If the Minister can traverse them by .01 per cent. in any matter of substance, I will withdraw the motion. Deputies will observe that the number of fat cattle does not seem to show the expansion that I would seem to require to sustain the case I have made, but if they will turn to the exports of beef, veal and tinned beef they will find that the patern of our export trade, under the guidance of the inter-Party Government, was changing, and in a desirable direction, because in addition to the fat cattle exported, in each of these half years you find that of beef, veal and tinned beef there were 42,000 cwt. exported in 1948, 56,000 cwt. in 1949, 87,000 cwt. in 1950, 116,000 cwt. in 1951, and 337,000 cwt. in 1952. Does this bear out the conclusion reached in paragraph 17 of the White Paper which I quoted:—
"Again the current output figures for our staple exports rule out the possibility of any large increase in the volume of exports in the near future to bridge the gap."
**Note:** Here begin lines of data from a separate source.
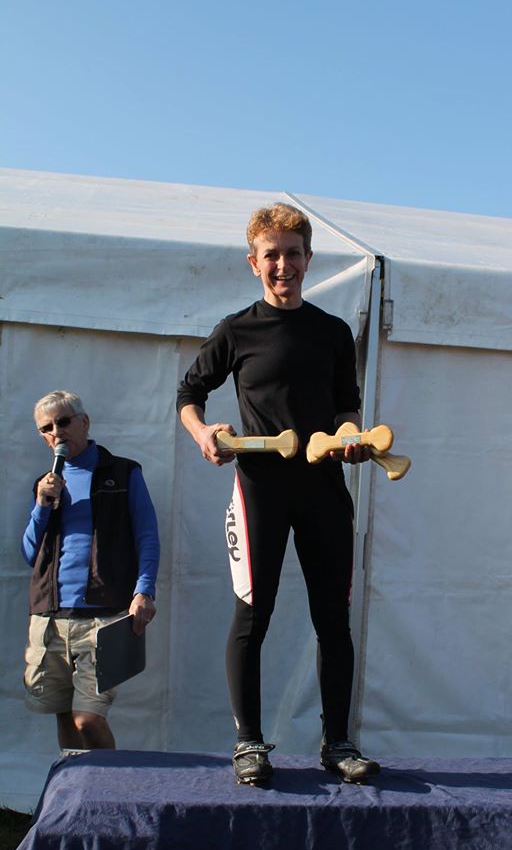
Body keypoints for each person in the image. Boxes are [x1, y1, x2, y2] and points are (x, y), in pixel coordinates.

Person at [177, 202, 380, 785]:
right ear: (254, 262)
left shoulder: (333, 332)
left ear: (309, 259)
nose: (283, 265)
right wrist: (203, 433)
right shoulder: (236, 330)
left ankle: (337, 743)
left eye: (293, 254)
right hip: (259, 490)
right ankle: (248, 743)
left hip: (324, 489)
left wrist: (349, 437)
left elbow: (346, 407)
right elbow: (189, 395)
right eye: (272, 255)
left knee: (333, 619)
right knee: (252, 616)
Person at [22, 390, 160, 750]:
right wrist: (41, 505)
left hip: (103, 617)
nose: (56, 432)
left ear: (84, 422)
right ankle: (74, 781)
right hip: (51, 617)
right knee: (64, 715)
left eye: (63, 421)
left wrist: (144, 590)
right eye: (47, 428)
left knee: (88, 718)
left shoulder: (124, 472)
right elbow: (29, 553)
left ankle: (112, 782)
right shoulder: (46, 483)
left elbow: (147, 535)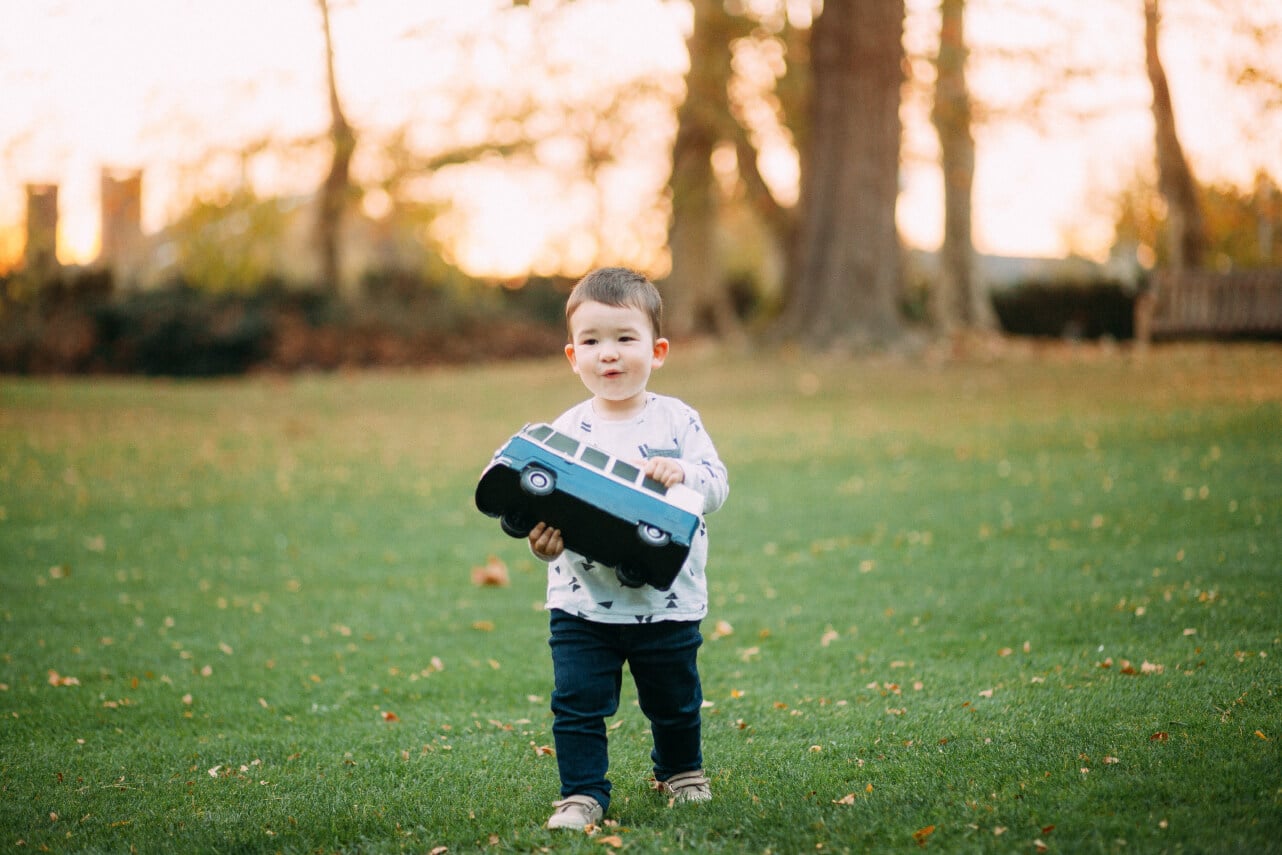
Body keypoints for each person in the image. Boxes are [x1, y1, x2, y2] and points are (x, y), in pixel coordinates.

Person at [524, 267, 729, 831]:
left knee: (674, 701)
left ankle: (681, 772)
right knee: (577, 702)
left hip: (667, 599)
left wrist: (683, 471)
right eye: (591, 341)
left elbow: (716, 484)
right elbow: (551, 516)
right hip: (581, 602)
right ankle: (583, 794)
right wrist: (545, 544)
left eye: (624, 339)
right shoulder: (563, 434)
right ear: (572, 356)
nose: (607, 355)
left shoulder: (677, 419)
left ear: (657, 350)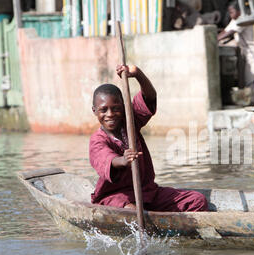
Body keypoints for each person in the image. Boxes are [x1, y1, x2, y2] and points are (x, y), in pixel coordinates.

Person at [89, 64, 208, 212]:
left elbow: (150, 97)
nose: (110, 114)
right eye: (103, 110)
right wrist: (123, 160)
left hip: (147, 192)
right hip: (116, 196)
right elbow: (106, 159)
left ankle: (173, 231)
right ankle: (152, 230)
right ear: (95, 111)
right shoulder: (98, 140)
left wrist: (138, 74)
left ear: (124, 108)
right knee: (132, 212)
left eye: (116, 108)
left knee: (197, 200)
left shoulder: (130, 122)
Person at [217, 1, 254, 105]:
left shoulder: (243, 18)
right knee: (247, 80)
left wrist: (211, 39)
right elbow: (226, 31)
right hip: (246, 54)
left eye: (232, 12)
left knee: (251, 79)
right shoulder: (237, 18)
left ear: (240, 10)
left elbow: (228, 33)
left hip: (253, 55)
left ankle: (253, 101)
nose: (230, 15)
I invite the Minister to check the figures I have given and to bring them up to date, and I venture to tell the House that the nine months of 1952 will fully confirm the tendency here revealed. I have the July-December figures but the figures cannot yet be computed for the year 1952. They may not speak so eloquently but they do speak eloquently. Our exports of fat cattle from July to December of 1948 were 52,000; 1949, 108,000; 1950, 139,000; 1951, 148,000. In the same period our exports of beef, veal and tinned beef were: 12,000 cwt. in 1948, 112,000 cwt. in 1949, 212,000 cwt. in 1950, 431,000 cwt. in 1951. I invite the Minister to bespeak from the statistics office the most recent figure for the remaining six months of 1952 as from June last to see if they justify the statement:—
"Again the current output figures for our staple exports rule out the possibility of any large increase in the volume of exports in the near future to bridge the gap."
I can call as evidence more arresting statistics still. Omitting pigs and pork, which have become a very valuable export and are growing greater with the passage of every month, and basing my case on cattle only, I direct the attention of the House to the statistics as to the live-stock population available for export in the approximate future, by which I mean the next five years. I group for the purpose of immediate export, that is within the next two years, cattle from two-years-old upwards, and I add to them for the purpose of the longer view the cattle between one year and two years and the calves below one year of age for their export potential in the next five to ten years. In 1947, we had in this country 989,000 cattle other than calves, bulls, milch cows and heifers-in-calf between the ages of two years and upwards. In 1948, we had somewhat over 1,000,000 and in 1949—I can give the figure as an approximate one—1,047,000 cattle; in 1950, we had 1,079,000 and in 1951, 1,132,000 coming within that age category.
In the one-year to two-years-old category—I ask the House very specially to note the figures because they relate to the long term prospect of our industry—in 1947, we had 846,000, and in June, 1948, 742,000. I think these figures relate to June, but I cannot be perfectly certain. They may relate to the January census, but the figures are for the same date in every year, whether in June or January. In 1949, we had 804,000; in 1950, 912,000; in 1951, 974,000, and in 1952, 968,000. Let me further direct the attention of the House to the statistical situation in regard to calves. I have mentioned here before that there is a rough calculation whereby you compare the number of cattle under one year in one year with the numbers of cattle between one year and two years in the subsequent year, thereby discerning the losses the live-stock industry as a whole has experienced in calves, whether through death, slaughter or otherwise. Operating that approximate method of estimation, the loss of calves between 1947 and 1948 was 109,000.